▸ Instruções do exercício:
Responda às perguntas com base no trecho sobre coordenação pedagógica e tecnologia.
1. Em que os coordenadores pedagógicos estão imersos?
2. O que se deve levar em conta antes de impor novos aplicativos, plataformas ou programas a alunos e professores?
3. Com que conceito da psicologia o trecho compara o ato de impor?

------ Trecho do documento

Equilibrando os pratos
Parece óbvio, mas sabemos o quanto coordenadores pedagógicos estão imersos nas burocracias e demandas do dia a dia, o que acarreta, por muitas vezes, em passar batido, ainda que não intencionalmente, nas experiências, vivências, no repertório, no meio, na diversidade, na classe, nas histórias dos alunos. Estes são elementos indispensáveis na construção de um ser humano pensante, letrado e capaz de desenvolver a sua autoria como indivíduo no mundo todos os dias.
E com a tecnologia é a mesma coisa. É preciso entender todos os elementos citados acima antes de “impor” que alunos e professores devam começar a usar novos aplicativos, plataformas ou programas, deve-se levar em conta o letramento digital de todos os envolvidos na ideia e, aos poucos, com treinamento e aprendizado, todos estarão preparados para lidar com as novidades que vierem para otimizar o dia a dia.
Tudo o que dissemos até aqui tem a ver com esse processo de construção da própria autoria, um processo que convida o aluno a ser cada dia mais autor, que instiga, que dá vontade de desenvolver mais e mais, de conquistar. Impor é afastar, é como na psicologia reversa, quanto mais eu “decreto” que tal coisa “deve” ser feito, menos ela será.

------------
------ Extratos dos registros

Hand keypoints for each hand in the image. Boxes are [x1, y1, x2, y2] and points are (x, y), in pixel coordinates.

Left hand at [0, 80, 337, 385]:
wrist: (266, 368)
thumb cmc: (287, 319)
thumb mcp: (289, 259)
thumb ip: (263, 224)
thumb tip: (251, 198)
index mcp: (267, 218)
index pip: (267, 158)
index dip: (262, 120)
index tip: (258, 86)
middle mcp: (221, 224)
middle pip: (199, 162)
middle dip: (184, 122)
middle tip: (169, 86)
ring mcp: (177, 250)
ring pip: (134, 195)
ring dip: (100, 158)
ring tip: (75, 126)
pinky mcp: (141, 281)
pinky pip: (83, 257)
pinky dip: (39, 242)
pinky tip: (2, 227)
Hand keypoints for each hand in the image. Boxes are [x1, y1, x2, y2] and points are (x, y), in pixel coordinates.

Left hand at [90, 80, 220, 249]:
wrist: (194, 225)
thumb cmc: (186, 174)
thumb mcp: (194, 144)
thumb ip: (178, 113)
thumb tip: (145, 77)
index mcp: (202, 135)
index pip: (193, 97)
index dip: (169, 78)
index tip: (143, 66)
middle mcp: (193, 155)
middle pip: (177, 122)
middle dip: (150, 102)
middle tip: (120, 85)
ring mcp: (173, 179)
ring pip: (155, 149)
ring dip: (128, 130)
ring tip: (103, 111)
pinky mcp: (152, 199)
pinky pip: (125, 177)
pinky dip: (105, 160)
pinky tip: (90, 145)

------------
------ Extratos dos registros

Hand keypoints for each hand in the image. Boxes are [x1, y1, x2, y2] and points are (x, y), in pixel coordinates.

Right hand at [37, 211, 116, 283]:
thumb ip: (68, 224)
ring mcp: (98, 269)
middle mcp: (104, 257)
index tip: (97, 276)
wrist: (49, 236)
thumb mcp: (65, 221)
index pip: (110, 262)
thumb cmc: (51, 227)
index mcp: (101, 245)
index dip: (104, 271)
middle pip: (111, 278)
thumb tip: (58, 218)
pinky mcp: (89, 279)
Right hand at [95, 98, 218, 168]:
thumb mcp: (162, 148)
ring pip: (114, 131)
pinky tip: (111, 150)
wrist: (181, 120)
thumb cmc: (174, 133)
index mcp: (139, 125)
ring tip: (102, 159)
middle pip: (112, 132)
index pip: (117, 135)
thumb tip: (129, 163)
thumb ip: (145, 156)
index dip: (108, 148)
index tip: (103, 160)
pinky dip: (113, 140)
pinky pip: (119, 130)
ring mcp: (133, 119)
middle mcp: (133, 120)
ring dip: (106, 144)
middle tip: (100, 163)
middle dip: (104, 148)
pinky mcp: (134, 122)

------------
------ Extratos dos registros

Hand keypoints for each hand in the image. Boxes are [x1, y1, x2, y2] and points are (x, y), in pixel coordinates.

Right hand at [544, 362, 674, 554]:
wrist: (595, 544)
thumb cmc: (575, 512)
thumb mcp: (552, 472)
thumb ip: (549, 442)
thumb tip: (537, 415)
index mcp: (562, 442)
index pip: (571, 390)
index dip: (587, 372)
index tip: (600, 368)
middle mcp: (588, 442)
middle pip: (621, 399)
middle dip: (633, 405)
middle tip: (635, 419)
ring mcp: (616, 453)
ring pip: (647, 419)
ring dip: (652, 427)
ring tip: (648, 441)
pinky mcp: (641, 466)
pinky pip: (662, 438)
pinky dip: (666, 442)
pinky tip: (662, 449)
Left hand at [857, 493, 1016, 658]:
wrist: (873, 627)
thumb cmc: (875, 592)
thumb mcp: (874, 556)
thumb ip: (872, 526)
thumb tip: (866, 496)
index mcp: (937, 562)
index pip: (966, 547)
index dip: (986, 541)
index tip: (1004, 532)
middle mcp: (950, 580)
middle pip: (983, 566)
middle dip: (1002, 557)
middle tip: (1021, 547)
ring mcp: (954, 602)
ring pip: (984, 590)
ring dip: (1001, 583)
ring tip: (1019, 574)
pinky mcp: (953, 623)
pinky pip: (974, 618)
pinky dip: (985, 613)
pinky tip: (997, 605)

------------

▸ Resposta esperada:
1. Nas burocracias e demandas do dia a dia.
2. O letramento digital de todos os envolvidos na ideia.
3. Com a psicologia reversa.